Mein Interesse hört nicht dort auf, wo ich aktuell nicht direkt davon betroffen bin. Im Gegenteil. Auch wenn ich vom Status Quo des Schweizer Dienstpflichtsystems nicht umfasst werde, versuche ich mit dieser Arbeit mein Bestes, ihn weiterzuentwickeln, weil ich überzeugt bin, dass er dies dringend nötig hat.

Wie waren die Reaktionen auf deinen Entscheid?

Die häufigste Reaktion war ein verwirrtes «Was machst du als Maturitätsarbeit?», gefolgt von einem: «Ja, aber du musst ja gar nicht ins Militär, du bist ja eine Frau.» –  Eine Aussage, mit der ich mich nie abfinden konnte.

Könntest du dir vorstellen, dich fürs Militär ausheben und einteilen zu lassen, um danach in den Zivildienst zu wechseln?

Nein, denn dazu müsste ich mich erst freiwillig bei der Armee melden, dort für militärdiensttauglich erklärt werden, um mich danach aus Gewissensgründen dem Militärdienst zu verweigern. Ich möchte mich aber auf jeden Fall an unserer Gesellschaft erkenntlich zeigen – am liebsten natürlich im Dienst an der Allgemeinheit.

Gibt es Zivildienst-Einsatzbetriebe, in denen du besonders gerne arbeiten würdest?

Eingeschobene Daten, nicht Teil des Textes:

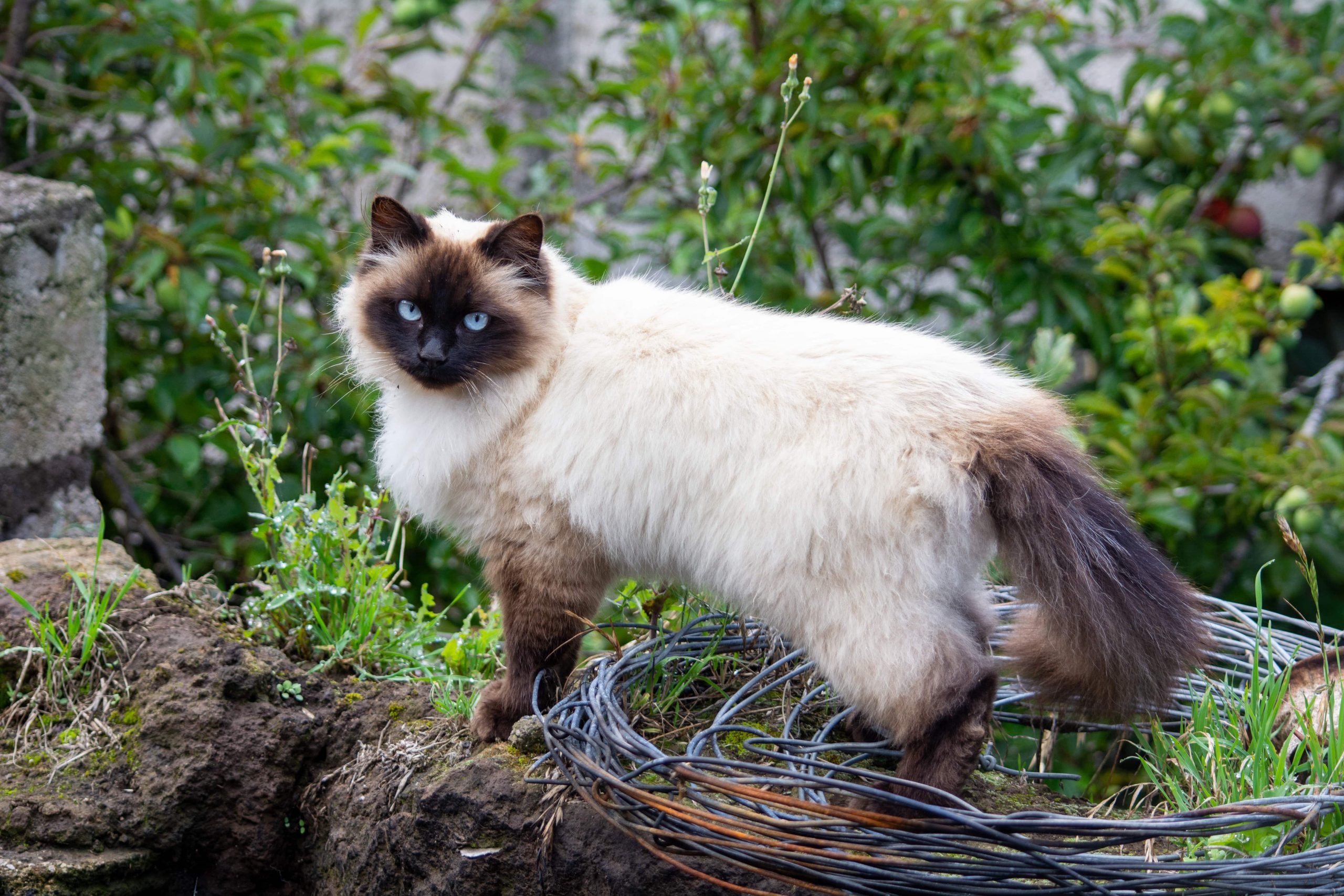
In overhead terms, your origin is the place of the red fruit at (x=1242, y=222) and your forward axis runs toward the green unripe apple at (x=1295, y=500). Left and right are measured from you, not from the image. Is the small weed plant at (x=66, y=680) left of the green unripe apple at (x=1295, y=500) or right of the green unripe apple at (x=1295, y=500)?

Ich würde mich gerne in einem Altersheim oder im Asylbereich engagieren.

Kannst du dir vorstellen, warum Zivis, die eine Gewissensprüfung machen mussten, teilweise Mühe haben, die Beweggründe heutiger ganz junger Zivis zu verstehen?

Es ist mehr als angebracht gewesen, die Gewissensprüfung abzuschaffen. Wenn man sich allerdings nur als Zivi meldet, weil dies vermeintlich einfacher scheint, ist dies bedauernswert aber wohl unvermeidbar.

Was ist unter deinen Kollegen häufiger: Militär, Zivildienst oder sich UT schreiben lassen?

Alles kommt vor, allerdings kenne ich niemanden, dem der Militärdienst in der heutigen Form gefällt.

Du hast eine umfangreiche, differenzierte und anregende Maturarbeit zu einem komplexen gesellschaftlichen Thema geschrieben – wirst du dieses Interesse auch weiter verfolgen? Was sind deine weiteren Pläne?

Mein Ziel ist es, meine Arbeit in den politischen Diskurs einzubringen – die Schweiz braucht den Dienst an der Allgemeinheit.